The Wall Street Journal has posted an extensive report detailing Apple’s many attempts at getting serious about a TV product. This includes both hardware and software: the article says Apple did consider building a physical TV set at one stage. On the media front, the report says Apple’s harsh terms have put off the cable networks from getting onboard.
The article includes several choice anecdotes regarding Apple SVP Eddy Cue. In one case, Cue curtly responded to a cable network execs that “time is on my [Apple’s] side”. More after the jump …
Summarizing, the report essentially says that Apple approached all negotiations with cable network and content owners with little-to-no-wiggle room, and that they could not reach an agreement for that reason. TV companies are not under the same pressures the music business was when iTunes was new. The sentiment is summed up by this quote from an anonymous senior TV executive.
“We’re challenged in a lot of ways, but we’re not waiting for this white knight to come racing in the way music was,” one senior TV executive says.
In early 2015, the report says Apple reached out to Disney to become a partner in its streaming TV service. However, Disney refused when Cue made demands that went against the industry. Cue wanted Disney to let Apple freeze the royalty rates it would pay them for several years. The report says Apple had similar conversations with 21st Century Fox and CBS; evidently, nothing transpired.
One of the reasons media companies are so hesitant is they are worried the terms set by Apple would be picked up by cable-TV distributors, cutting prices across the industry — not just for Apple. Apple appears to be set on a $30 per month streaming package. At one time, it would attract media organizations with higher fees than pay-TV but wanted only a subset of the channel offerings.
It also had serious discussions with Time Warner Cable and Comcast about offering a joint TV service using an Apple-made set top box, according to the report. The box would only be sold through cable companies but Apple wanted steep royalties of $10 per user per month. Apple would take control of authentication via Apple ID even though Comcast and Time Warner Cable would be responsible for billing and customer support.
In classic Apple fashion, the company refused to tell the companies what its new set-top box would do despite trying to strike a deal. The user interface was never shown.

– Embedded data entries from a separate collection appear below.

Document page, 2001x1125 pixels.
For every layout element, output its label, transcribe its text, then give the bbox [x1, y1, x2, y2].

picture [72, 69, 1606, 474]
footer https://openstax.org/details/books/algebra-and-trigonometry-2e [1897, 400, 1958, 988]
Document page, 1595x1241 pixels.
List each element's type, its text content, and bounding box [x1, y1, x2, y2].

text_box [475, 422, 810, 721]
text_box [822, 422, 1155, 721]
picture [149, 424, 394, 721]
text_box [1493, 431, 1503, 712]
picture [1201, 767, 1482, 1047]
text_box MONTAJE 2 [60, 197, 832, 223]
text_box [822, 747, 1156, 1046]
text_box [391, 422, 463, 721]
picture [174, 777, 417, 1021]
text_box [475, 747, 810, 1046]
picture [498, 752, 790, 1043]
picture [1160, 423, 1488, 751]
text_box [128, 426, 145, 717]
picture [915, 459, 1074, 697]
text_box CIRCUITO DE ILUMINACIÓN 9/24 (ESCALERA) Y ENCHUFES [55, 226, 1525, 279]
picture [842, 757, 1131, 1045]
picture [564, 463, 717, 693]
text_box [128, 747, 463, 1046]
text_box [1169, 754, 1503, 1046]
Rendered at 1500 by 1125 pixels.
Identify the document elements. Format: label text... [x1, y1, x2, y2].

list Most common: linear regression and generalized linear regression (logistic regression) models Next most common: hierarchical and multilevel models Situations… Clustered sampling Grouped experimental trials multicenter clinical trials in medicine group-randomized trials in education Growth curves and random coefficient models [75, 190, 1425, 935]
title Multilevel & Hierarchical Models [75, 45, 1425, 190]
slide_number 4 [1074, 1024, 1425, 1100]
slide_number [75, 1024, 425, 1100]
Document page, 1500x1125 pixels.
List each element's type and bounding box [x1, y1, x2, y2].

“How about you sketch it on the back of this napkin?” Apple was asked at one meeting, say former Time Warner Cable executives. An Apple official replied that the software would be “better than anything you’ve ever had.”
It also discussed ways for Timer Warner to provide a cloud-based PVR that would automatically store new and high popularity shows, as well as the ability to skip ads. Apple also demanded rights to stream full seasons of hit shows. Again, Time Warner balked.
In late 2014, Apple was working on its oft-reported ‘skinny bundle’ concept. It wanted on-demand streaming of current and past seasons of popular shows, including global rights so the service could launch worldwide. Apple wanted to sell the package for $30 a month. To achieve this goal, it would allocate an amount to each content provider and ask them what content they could provide.
The report quotes Disney: it says Apple determined Disney TV content was worth $13 a month and it asked Disney to pick networks. Content providers wanted Apple to charge more and include more content — this was not acceptable for Apple. Late in 2015, Apple had assembled some form of a service from Fox, Disney, Disney Channel and WatchEPSN, although final deals were not signed. Apple tried to use this as leverage to get others onboard.
Some media executives thought Mr. Cue was trying to bluff them when he said: “We’ve got Disney and Fox. Are you guys in?”
Mr. Cue has said the TV industry overly complicated talks. “Time is on my side,” he has told some media executives.